• **What you should do**
In the passage below about inversion agents for w/o latex, what amount of glycerol does US 2014/0051620 say is preferably added?

• **Page extract**
[Start of section]

In embodiments, the inversion agent is added to a latex in an
amount sufficient to facilitate the inversion of a w/o latex. The
amount is not so high that it causes the emulsion to break or
otherwise be unstable. In embodiments, the inversion agent is added
to a latex in an amount less than amounts of known inversion
agents. For example, the presently disclosed inversion agent may be
added in an amount of from about 0.1 wt % to 5.0 wt % based on the
total weight of the w/o latex. In contrast, and as disclosed in US
2014/0051620, glycerol is preferably added in an amount of from
about 5 to about 20% by weight.
In embodiments, in order to facilitate inversion of a w/o latex,
the inversion agent is added to a latex at about 0.1 wt % to 20.0
wt % based on the total weight of the w/o latex, or about 0.1 wt %
to 15.0 wt %, or about 0.1 wt % to 10.0 wt %, or about 0.1 wt % to
7.5 wt %, or about 0.1 wt % to 5.0 wt %, or about 0.5 wt % to 4.5
wt %, or about 1.0 wt % to 4.0 wt %, or about 1.5 wt % to 3.5 wt %,
or about 2.0 wt % to 3.0 wt %, or about 0.1 wt % to 4.5 wt %, or
about 0.1 wt % to 4.0 wt %, or about 0.1 wt % to 3.5 wt %, or about
0.1 wt % to 3.0 wt %, or about 0.5 wt % to 5.0 wt %, or about 1.0
wt % to 5.0 wt %, or about 1.5 wt % to 5.0 wt %, or about 2.0 wt %
to 5.0 wt %, based on the total weight of the w/o latex.
The inversion agent is added to a latex at an inversion
surfactant:inversion agent wt:wt ratio of about 10:1, or about
7.5:1, or about 5:1, or about 2.5:1, or about 2:1, or about 1.75:1,
or about 1.5:1, or about 1.25:1, or about 1:1, or about 1:10, or
about 1:7.5, or about 1:5, or about 1:2.5, or about 1:2, or about
1:1.75, or about 1:1.5, or about 1:1.25.

[End of section]

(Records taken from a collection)
[Start of section]

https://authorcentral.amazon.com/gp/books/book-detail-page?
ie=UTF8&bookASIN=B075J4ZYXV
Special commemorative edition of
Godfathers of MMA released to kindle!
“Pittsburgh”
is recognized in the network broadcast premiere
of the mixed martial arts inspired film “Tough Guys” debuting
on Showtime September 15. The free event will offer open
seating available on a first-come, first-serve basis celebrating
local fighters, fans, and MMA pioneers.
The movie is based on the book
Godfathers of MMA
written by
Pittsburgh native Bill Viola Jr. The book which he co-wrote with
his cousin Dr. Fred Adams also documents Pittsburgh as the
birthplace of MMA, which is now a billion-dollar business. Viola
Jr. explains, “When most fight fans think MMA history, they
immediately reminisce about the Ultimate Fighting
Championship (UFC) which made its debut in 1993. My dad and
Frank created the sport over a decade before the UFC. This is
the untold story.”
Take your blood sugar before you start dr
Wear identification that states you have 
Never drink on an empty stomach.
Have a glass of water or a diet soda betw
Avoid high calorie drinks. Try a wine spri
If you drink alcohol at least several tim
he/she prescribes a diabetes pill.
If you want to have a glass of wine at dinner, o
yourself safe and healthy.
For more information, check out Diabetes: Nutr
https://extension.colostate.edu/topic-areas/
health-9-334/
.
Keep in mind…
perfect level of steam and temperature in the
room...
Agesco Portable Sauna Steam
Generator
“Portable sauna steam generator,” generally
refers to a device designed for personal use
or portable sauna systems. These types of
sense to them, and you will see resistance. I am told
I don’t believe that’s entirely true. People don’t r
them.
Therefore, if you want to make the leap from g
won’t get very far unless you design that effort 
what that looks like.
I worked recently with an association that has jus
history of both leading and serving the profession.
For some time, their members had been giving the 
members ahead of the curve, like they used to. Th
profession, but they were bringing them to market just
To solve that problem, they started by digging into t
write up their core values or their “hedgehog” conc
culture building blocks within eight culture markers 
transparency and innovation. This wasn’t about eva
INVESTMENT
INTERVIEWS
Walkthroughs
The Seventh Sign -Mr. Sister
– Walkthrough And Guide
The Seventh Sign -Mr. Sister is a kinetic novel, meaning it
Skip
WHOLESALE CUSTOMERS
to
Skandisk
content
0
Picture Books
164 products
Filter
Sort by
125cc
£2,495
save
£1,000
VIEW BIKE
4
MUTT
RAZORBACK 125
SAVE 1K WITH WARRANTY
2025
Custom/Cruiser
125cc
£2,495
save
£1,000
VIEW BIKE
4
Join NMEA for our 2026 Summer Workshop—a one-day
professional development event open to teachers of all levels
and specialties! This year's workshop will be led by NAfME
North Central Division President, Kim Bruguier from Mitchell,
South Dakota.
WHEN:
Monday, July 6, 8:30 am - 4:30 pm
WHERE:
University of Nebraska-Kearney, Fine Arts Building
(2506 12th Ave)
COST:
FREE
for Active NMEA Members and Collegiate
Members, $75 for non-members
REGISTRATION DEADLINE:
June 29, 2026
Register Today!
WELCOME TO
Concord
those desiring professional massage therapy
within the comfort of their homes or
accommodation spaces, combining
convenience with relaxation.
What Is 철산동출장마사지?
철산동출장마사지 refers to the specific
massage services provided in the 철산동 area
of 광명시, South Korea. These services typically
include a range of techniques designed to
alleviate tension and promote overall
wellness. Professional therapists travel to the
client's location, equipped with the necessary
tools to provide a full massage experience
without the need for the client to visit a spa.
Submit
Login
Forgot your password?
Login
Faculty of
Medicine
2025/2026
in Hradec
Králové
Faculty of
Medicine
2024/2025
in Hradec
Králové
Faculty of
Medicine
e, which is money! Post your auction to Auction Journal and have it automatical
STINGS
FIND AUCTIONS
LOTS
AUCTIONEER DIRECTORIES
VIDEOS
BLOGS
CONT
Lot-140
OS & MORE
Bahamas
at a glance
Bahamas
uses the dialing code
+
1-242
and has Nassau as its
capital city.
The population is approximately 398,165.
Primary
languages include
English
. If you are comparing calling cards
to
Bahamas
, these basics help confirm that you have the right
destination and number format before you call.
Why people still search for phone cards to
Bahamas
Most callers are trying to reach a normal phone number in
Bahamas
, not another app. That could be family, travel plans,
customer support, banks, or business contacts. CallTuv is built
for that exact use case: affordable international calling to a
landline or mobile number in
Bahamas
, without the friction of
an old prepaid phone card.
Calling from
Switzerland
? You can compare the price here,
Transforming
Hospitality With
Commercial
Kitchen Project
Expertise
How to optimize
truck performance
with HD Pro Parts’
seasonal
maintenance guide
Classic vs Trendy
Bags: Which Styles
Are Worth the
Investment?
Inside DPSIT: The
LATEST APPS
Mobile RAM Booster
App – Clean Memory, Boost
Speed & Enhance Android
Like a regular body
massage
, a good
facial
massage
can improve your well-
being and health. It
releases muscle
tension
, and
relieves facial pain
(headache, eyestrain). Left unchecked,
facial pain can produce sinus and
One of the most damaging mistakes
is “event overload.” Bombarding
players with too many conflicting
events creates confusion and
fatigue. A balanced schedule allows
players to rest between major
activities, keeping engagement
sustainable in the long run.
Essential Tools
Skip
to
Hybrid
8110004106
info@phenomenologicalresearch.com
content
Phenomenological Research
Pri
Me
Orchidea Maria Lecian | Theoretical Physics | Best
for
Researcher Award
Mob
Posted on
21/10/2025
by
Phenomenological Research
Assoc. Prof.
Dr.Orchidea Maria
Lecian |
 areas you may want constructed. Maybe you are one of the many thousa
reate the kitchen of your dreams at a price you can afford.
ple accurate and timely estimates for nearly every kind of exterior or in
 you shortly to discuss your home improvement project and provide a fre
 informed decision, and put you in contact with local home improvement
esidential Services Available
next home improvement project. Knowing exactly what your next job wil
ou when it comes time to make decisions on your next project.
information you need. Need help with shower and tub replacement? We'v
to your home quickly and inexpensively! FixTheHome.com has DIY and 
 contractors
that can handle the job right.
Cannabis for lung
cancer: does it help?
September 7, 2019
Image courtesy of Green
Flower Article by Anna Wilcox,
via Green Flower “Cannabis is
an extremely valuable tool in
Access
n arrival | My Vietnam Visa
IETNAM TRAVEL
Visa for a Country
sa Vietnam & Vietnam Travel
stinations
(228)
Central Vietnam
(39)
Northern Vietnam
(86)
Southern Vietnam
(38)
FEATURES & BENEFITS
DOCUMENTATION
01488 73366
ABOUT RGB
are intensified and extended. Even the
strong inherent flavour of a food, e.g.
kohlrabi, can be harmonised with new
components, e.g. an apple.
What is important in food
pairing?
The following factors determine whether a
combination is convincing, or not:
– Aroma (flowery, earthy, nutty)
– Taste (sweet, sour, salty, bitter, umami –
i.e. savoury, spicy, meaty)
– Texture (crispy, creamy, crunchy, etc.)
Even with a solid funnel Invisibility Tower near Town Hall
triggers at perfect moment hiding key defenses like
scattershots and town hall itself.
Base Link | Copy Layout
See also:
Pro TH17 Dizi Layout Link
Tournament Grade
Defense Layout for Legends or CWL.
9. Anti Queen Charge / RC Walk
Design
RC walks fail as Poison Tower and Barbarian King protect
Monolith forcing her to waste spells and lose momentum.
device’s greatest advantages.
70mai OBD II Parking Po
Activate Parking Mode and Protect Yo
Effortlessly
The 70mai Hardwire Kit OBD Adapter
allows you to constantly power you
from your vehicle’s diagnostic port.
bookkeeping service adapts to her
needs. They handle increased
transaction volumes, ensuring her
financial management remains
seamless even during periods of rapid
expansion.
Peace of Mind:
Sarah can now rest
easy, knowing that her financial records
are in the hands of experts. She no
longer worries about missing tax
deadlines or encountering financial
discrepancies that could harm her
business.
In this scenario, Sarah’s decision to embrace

[End of section]

• **Solution to the exercise**
From about 5 to about 20% by weight.